91Ó°ÊÓ

To start understanding the Poisson distribution, we need to find the mean number of events (in this case, deaths) that occur in a fixed interval of time or space. For our example involving the Prussian army, the mean number of deaths per corps-year provides a foundation for further calculations. We calculate this mean by dividing the total number of deaths (196) by the total number of years (280). Mathematically, this is expressed as: \[ \text{Mean} (\text{λ}) = \frac{\text{Total Deaths}}{\text{Total Corps-Years}} = \frac{196}{280} \ \text{Mean} (\text{λ}) \text{ is approximately } 0.7 \ \text{deaths per corps-year.} \] This calculated mean will be used as the 'lambda' (\text{λ}) parameter in the Poisson distribution formula.

Once we have the mean number of deaths (\text{λ}), we can use it to find the probability of a certain number of deaths occurring in a single corps-year. The Poisson probability formula is: \[ P(X = k) = \frac{e^{-\text{λ}} \text{λ}^{k}}{k!} \] This formula helps us calculate the probability of observing exactly k deaths in a specified time period. By substituting \text{λ} = 0.7 (our mean), we can calculate specific probabilities: (a) For 0 deaths: \[P(X=0) = \frac{e^{-0.7} (0.7)^{0}}{0!} = e^{-0.7} \approx 0.4966 \](b) For 1 death: \[P(X=1) = \frac{e^{-0.7} (0.7)^{1}}{1!} = 0.7 e^{-0.7} \approx 0.3476 \]. (c) For 2 deaths: \[P(X=2) = \frac{e^{-0.7} (0.7)^{2}}{2!} = \frac{0.49 e^{-0.7}}{2} \approx 0.1217 \](d) For 3 deaths: \[P(X=3) = \frac{e^{-0.7} (0.7)^{3}}{3!} = \frac{0.343 e^{-0.7}}{6} \approx 0.0284 \](e) For 4 deaths: \[P(X=4) = \frac{e^{-0.7} (0.7)^{4}}{4!} = \frac{0.2401 e^{-0.7}}{24} \approx 0.005 \]. To make these calculations directly relevant, you can apply them to your data set to find the likelihood of different numbers of deaths per year.
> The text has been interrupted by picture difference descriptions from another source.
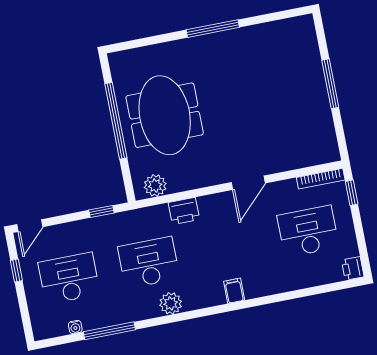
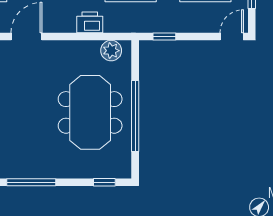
window: (135, 44) -> (104, 182), added

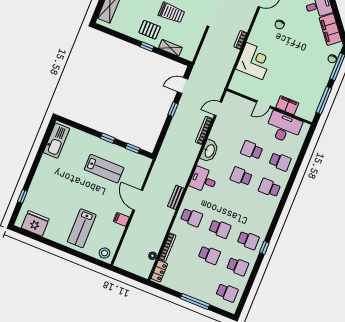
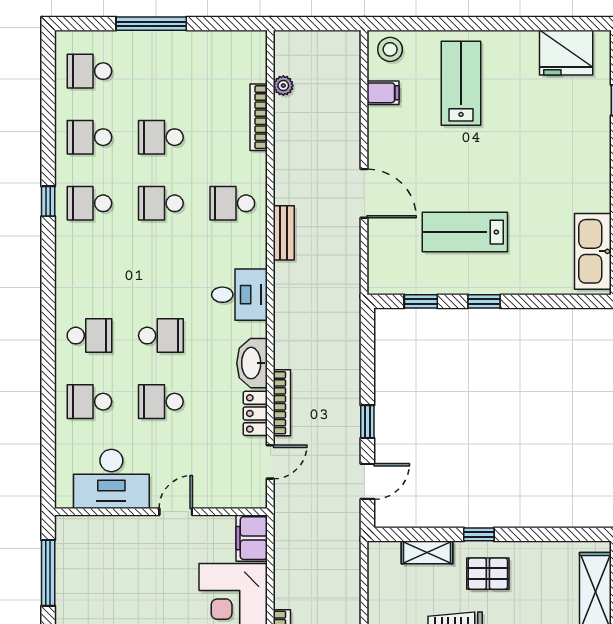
filing cabinet: (287, 105) -> (252, 538), moved, turned 90
school desk: (252, 150) -> (161, 402), turned 180
filing cabinet: (121, 219) -> (383, 93), moved
locker: (159, 271) -> (255, 413), moved

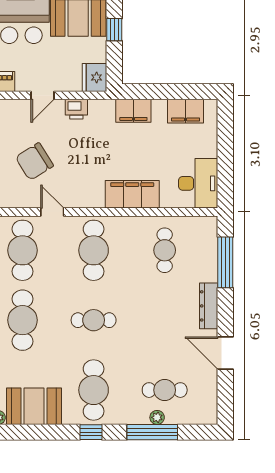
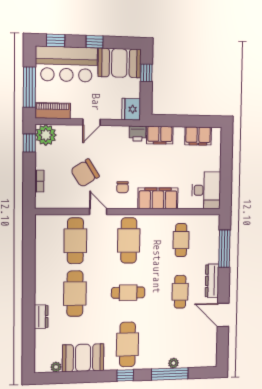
printer: (76, 109) -> (138, 134), moved
chair: (84, 180) -> (123, 187), added
cafe table: (165, 390) -> (180, 292), moved, turned 90

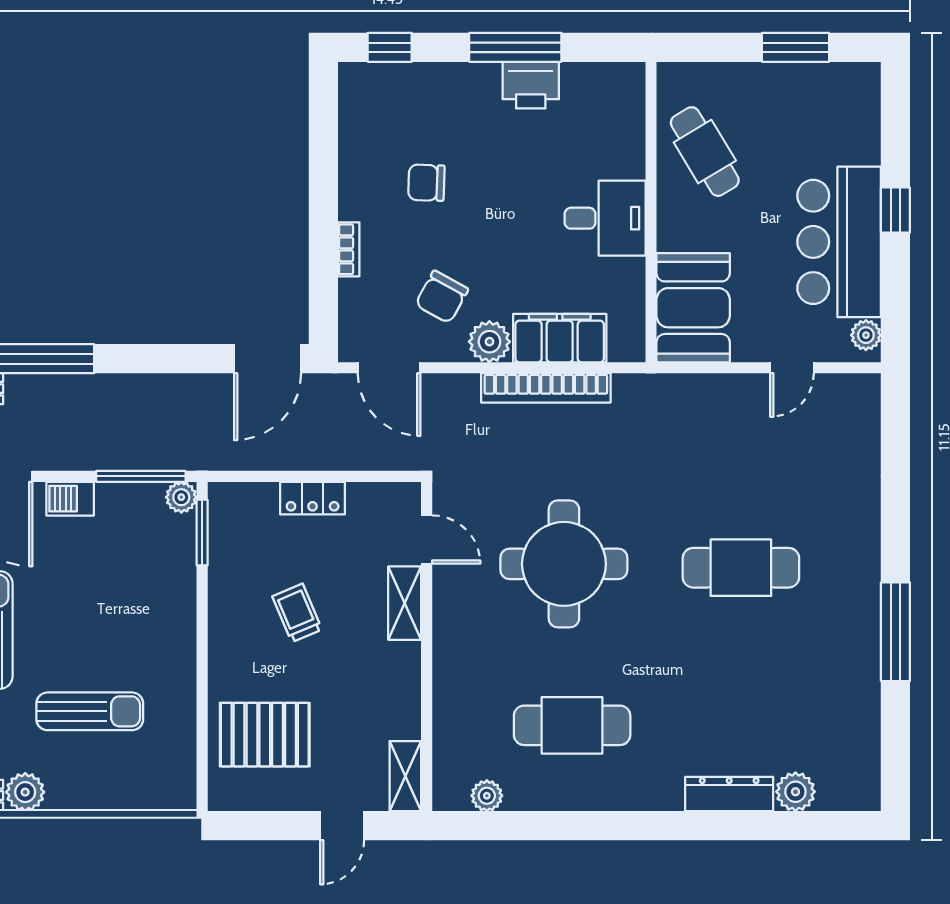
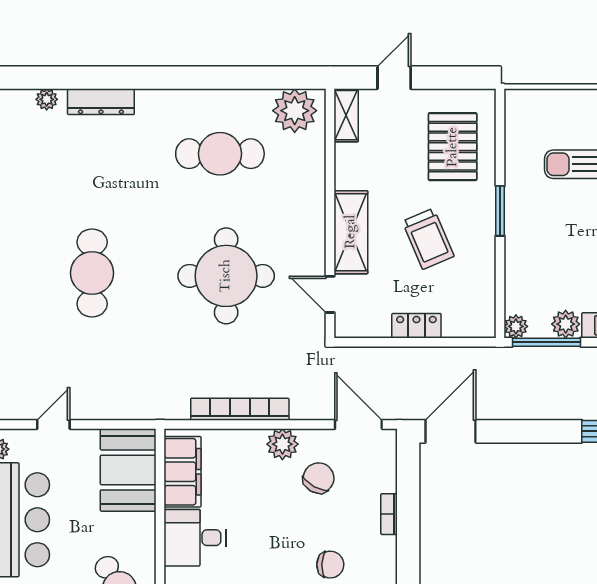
filing cabinet: (560, 338) -> (183, 472), moved, turned -90
plant: (115, 500) -> (566, 324), added
window: (202, 533) -> (500, 211), moved
cafe table: (741, 568) -> (92, 273), turned 90
shelving: (405, 603) -> (351, 232), width x1.50, depth x1.33
trolley: (297, 613) -> (428, 239), width x1.36, depth x1.39
pallet: (265, 735) -> (453, 147), turned 90
plant: (795, 792) -> (47, 99), width x0.73, depth x0.73
plant: (487, 796) -> (295, 111), width x1.88, depth x1.88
Now that we have the expected probabilities, it's time to compare these values to the actual historical data. For our Prussian army example, we need to look at the actual observed frequencies of deaths and see how well they match our Poisson distribution predictions. Here are the comparisons:

• 0 deaths: Predicted: 0.4966 x 280 ≈ 139.048 | Actual: 144
• 1 death: Predicted: 0.3476 x 280 ≈ 97.328 | Actual: 91
• 2 deaths: Predicted: 0.1217 x 280 ≈ 34.076 | Actual: 32
• 3 deaths: Predicted: 0.0284 x 280 ≈ 7.952 | Actual: 11
• 4 deaths: Predicted: 0.005 x 280 ≈ 1.400 | Actual: 2

While there are slight variations, the predicted frequencies are reasonably close to the actual counts. This suggests the Poisson distribution serves as a useful tool for modeling the given data.

Historically, the data from the Prussian army between 1875 and 1894 provides an intriguing and classical example of the Poisson distribution in action. Over 20 years, deaths in each of the 14 corps were documented, totaling 196 deaths over 280 corps-years. These detailed records allow statisticians to test the applicability of statistical models like the Poisson distribution. In this situation, the Poisson distribution helps us predict and understand the occurrences of rare events (like deaths from horse kicks). By examining a statistical distribution of rare events, one can make informed decisions and assessments about similar real-world phenomena. This rich historical data set, therefore, serves as a cornerstone case study in applied statistics, illustrating how theoretical models can be applied to analyze, predict, and understand real-life events.